Lorsque le visiteur franchit le seuil de la Villa Kérylos, il voit apparaître deux mots écrits en lettres de néon : mesure, démesure. On songe à la sentence de Protagoras, devise de l’humanisme : « L’homme est la mesure de toutes choses ». Mais pour Pierini, l’humanisme a pour figure tutélaire le révolté, au sens où l’entendait Albert Camus : « C’est la révolte qui est la mesure, qui l’ordonne, la défend et la recrée à travers l’histoire et ses désordres ». La mesure n’est pas la Pensée Tiède que le visiteur découvre dans la salle de bains du premier étage. Issue d’un mélange d’eau chaude et d’eau froide, la Pensée Tiède luit faiblement avant d’être évacuée par le trou placé au fond d’une lourde baignoire de marbre. Avec ces deux mots ironiques, Pierini a créé une œuvre fade dans laquelle la lumière et la couleur sont comme estompées. 

Rien de plus opposé à la pensée tiède que la mesure selon Camus : « La mesure, née de la révolte, ne peut se vivre que par la révolte. Elle est un conflit constant, perpétuellement suscité et maîtrisé par l’intelligence ». L’opposition créatrice entre mesure et démesure, nous la voyons d’emblée à l’œuvre dans le vestibule et l’avant-cour. La Ligne et l’Angle crée un premier rythme grâce à l’opposition entre des plaques de verre bleu et mauve, épaisses, taillées en biseau, de longueurs diverses, et des lignes brisées inspirées par les frises à l’antique qu’on peut voir partout dans la Villa. 

Le visiteur est ensuite accueilli par la copie d’une statue conservée aux Musées du Vatican, à Rome. Il y a un siècle, Théodore Reinach, le concepteur de la Villa Kérylos, y a vu une représentation du poète et homme politique Solon, alors qu’elle est habituellement identifiée comme une représentation de Sophocle. Qu’il s’agisse de Solon ou de Sophocle, l’essentiel est la notion de mesure. Les trois mots qui s’affichent en lettres de néon nous invitent à réfléchir sur le « métron » : mesure en bleu, puis, déformés, démesure et des mesures en blanc. Mots qui résonnent avec l’action de Solon dans la cité d’Athènes au début du VIe siècle. Solon, mythique fondateur de la démocratie athénienne, n’a-t-il pas déclaré : « J’ai rédigé des règles, semblablement pour le méchant et pour le bon, adaptant à chacun une justice droite » ?

Violence

Il faut pénétrer plus avant dans la Villa pour découvrir les effets de la démesure et de la violence, figurés par l’artiste en des œuvres symboliques. C’est le cas de l’installation Après la Bataille dans le Triklinos (salle à manger).
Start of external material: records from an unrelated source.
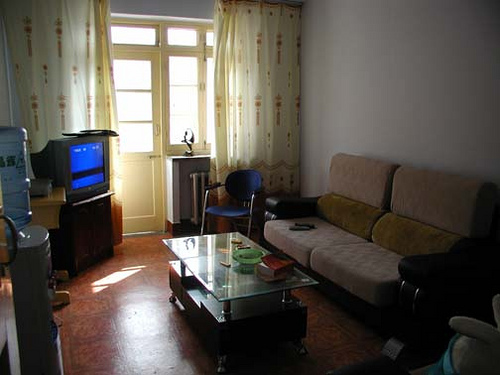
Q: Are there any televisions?
A: Yes, there is a television.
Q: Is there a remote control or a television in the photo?
A: Yes, there is a television.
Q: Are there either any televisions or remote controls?
A: Yes, there is a television.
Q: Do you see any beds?
A: No, there are no beds.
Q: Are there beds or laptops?
A: No, there are no beds or laptops.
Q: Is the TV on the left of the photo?
A: Yes, the TV is on the left of the image.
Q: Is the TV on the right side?
A: No, the TV is on the left of the image.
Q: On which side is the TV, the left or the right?
A: The TV is on the left of the image.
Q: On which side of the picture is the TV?
A: The TV is on the left of the image.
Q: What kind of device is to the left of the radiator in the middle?
A: The device is a television.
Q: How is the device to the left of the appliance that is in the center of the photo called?
A: The device is a television.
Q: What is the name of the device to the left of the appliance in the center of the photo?
A: The device is a television.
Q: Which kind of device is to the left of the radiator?
A: The device is a television.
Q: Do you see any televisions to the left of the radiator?
A: Yes, there is a television to the left of the radiator.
À côté d’un grand vase orangé, qui rappelle la forme des vases fabriqués par les potiers de Biot jusqu’à la fin du XXe siècle, les débris de deux vases sont posés sur les tables à l’antique imaginées jadis par Reinach pour sa demeure. Pierini a versé du verre en fusion dans ces vases et la chaleur les a fait éclater. Les morceaux ont été pris ensuite dans du verre translucide refroidi, ce qui donne à ces deux pièces l’aspect de flaques de verre s’écoulant des vases brisés, comme si de l’huile ou du vin se répandait des amphores. 

Libre à chacun de trouver des symboles dans ces objets disposés sur les tables du
Triklinos, fragiles objets de verre qui évoquent les échanges commerciaux et humains dans tout le bassin méditerranéen. Mais l’amphore cassée suggère d’emblée la violence des êtres humains, indifférents à sa beauté fragile et incapables de communiquer, de dialoguer, de construire l’espace commun d’une culture partagée. Ces objets détruits par le verre en fusion sont comme l’expression symbolique de la démesure, d’un esprit non-méditerranéen, pour reprendre les mots de Camus. Face à la mesure grecque, la démesure engendre conflits, catastrophes et mort : ces trois vases, avec leurs formes simples, nous font songer à une actualité tragique.

Fulgurations

Né du feu, opaque ou translucide, le verre laisse passer ou occulte les rayons lumineux : le travail de l’artiste verrier est un jeu constant avec la lumière et ses effets. Chez Pierini, ce travail se double d’une grande attention au symbolisme de la lumière. Pour lui, l’un des lieux essentiels de la Villa Kérylos est la bibliothèque, lieu emblématique de la culture humaniste et des Lumières de la raison. Cette vaste salle est sobrement meublée de deux tables de travail, d’armoires et d’étagères dans lesquelles sont rangés livres et objets antiques. La bibliothèque a été conçue par Théodore Reinach comme un lieu de méditation et de calme, ce que dit la citation en grec sur les deux murs qui se font face : « Là, parmi les orateurs, les sages et les aèdes grecs, je jouis du repos dans l’éternelle beauté ». 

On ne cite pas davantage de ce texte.